:: Excerpted data

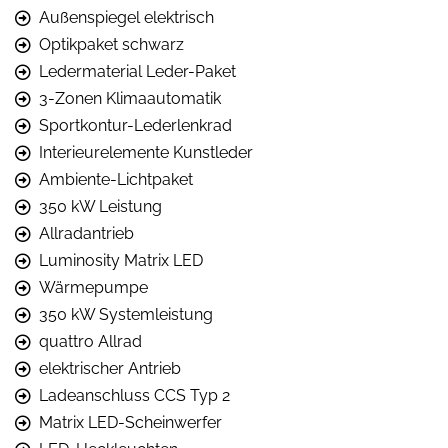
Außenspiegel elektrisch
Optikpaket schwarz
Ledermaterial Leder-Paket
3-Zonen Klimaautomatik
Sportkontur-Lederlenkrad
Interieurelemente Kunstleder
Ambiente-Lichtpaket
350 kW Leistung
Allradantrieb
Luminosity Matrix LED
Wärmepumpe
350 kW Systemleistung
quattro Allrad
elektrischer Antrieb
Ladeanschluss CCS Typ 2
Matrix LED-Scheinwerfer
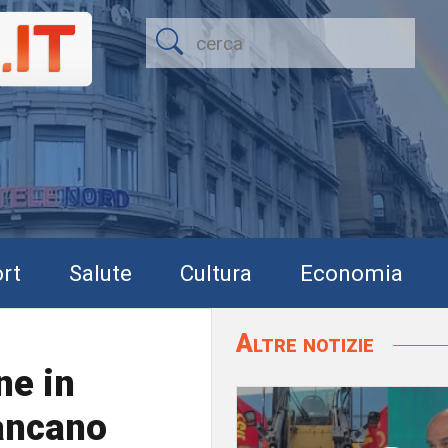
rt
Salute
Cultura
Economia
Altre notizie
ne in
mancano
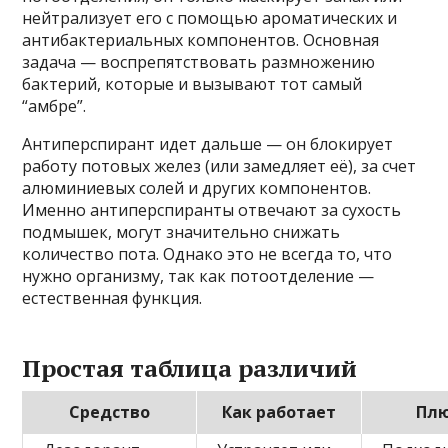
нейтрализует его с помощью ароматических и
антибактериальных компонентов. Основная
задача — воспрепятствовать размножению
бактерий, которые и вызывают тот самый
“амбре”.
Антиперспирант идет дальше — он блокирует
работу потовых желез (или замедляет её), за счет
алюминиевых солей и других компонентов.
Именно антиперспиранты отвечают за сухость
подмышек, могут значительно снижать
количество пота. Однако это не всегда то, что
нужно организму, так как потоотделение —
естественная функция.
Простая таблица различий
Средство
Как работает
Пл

::::

# Instruction
Using the listing above, report each line that mentions the word "компонентов".

# Reply
антибактериальных компонентов. Основная
алюминиевых солей и других компонентов.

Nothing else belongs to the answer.